Water woes are slowing growth around Phoenix. What about Las Vegas?

Aerial view of housing construction sites at Crested Canyon community in Summerlin on Thursday, ...

Arizona officials announced this month that the state would not approve new housing construction on the burgeoning edges of the Phoenix metro area because there isn’t enough water to support planned future growth.

The announcement brought a national focus to Phoenix and other western cities grappling with dwindling water supplies amid long-term drought while demand for new growth continues to increase.

It also begs the question: Could Las Vegas be next?

John Entsminger, the general manager of the Southern Nevada Water Authority, certainly doesn’t think so. At least not for the next several decades.

“I think the situations are very different,” Entsminger said.

While the Las Vegas and Phoenix metro areas are both desert cities in the Southwest dealing with shrinking water supplies, they differ significantly in where they get their water.

Reliance on groundwater

As the Kyl Center for Water Policy at Arizona State University noted in a report following the announcement from Arizona officials, the areas that will be affected by the decision are those that have historically been reliant on local groundwater. Those areas are mostly outside the service area of municipal water suppliers.

In her announcement, Arizona Gov. Katie Hobbs said projections showed that demand for groundwater in the Phoenix area over the next 100 years would outpace supplies by about 4.9 million acre-feet. An acre-foot of water is enough to supply about two to three average U.S. homes a year.

But in Southern Nevada, groundwater only makes up a small fraction of the region’s annual water supplies.

Only about 10 percent of Southern Nevada’s water is drawn from groundwater sources. The rest comes from Nevada’s share of the Colorado River, a water system that is dealing with its own dwindling supplies.

Nevada typically receives 300,000 acre-feet of water annually from the river but has seen that number reduced in recent years because of previously agreed-to cuts based upon Lake Mead’s levels.

But even with those reductions, Las Vegas has used far below its usual share of the river. And that’s despite significant growth in the region’s population.

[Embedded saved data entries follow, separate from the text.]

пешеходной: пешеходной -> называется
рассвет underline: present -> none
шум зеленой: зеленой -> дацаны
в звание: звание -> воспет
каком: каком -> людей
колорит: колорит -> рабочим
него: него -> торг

Southern Nevada has reduced the amount of Colorado River water it consumes from roughly 325,000 acre-feet in 2002 to just 224,000 acre-feet in 2022 — all while adding nearly 800,000 residents in that time frame.

In the last three years alone, the valley has seen more than 45,000 new water connections, according to the water authority, while reducing the amount of water it consumes from the river by about 12 percent.

“This common correlation of growth and increased water consumption simply isn’t born out in empirical data,” Entsminger said.

While Entsminger doesn’t expect the Las Vegas Valley to see any growth restrictions in the coming decades, the decision in Arizona has similarities to one that flew mostly under the radar in Southern Nevada just a few years ago.

Moratorium in Blue Diamond

In late 2020, the Las Vegas Valley Water District, which supplies water to Las Vegas and unincorporated Clark County, was evaluating requests for new water commitments in the tiny Blue Diamond community, a neighborhood of roughly 350 people located near Red Rock Canyon National Conservation Area.

Blue Diamond relies solely on local groundwater, and diminishing winter precipitation in the Spring Mountains that provides the main source of water to the aquifer had created a situation where the water sources could be stressed by future growth.

“Due to continued drought and climate change, water levels in Blue Diamond will not be able to sustain future water commitments,” the district wrote in a slide presentation dated Dec. 1, 2020.

With future groundwater resources uncertain, the water district in December 2020 put a moratorium on new home builds in the small rural community on the edge of the Las Vegas Valley until a new water supply could be established.

But Entsminger said that is not a situation that the water authority projects under any scenario for the main portion of the valley over the next 50 years.

And in Arizona, don’t expect growth to stop in the nation’s fifth-largest city because of the groundwater restrictions.

Hobbs noted in her announcement that there are roughly 80,000 unbuilt homes that will be allowed to move forward because they have secured what are known as “assured water supply” certificates with the state. Even in those areas where the restrictions will be felt, growth is still possible if developers can find alternative water sources.

“Growth will continue, but the pattern and rate of growth will likely change. Growth on groundwater will be slowed,” the Kyl Center’s report said.

If Las Vegas can hit its conservation goal of reducing water use to 86 gallons per person per day by 2035, Entsminger said, the valley can continue to grow with a negative water footprint.

“But if you rest on your laurels, refuse to do additional things, then yeah, there could be a point of diminishing returns,” he said. “If we see that, it’s going to emerge as a trend, not as a shock.”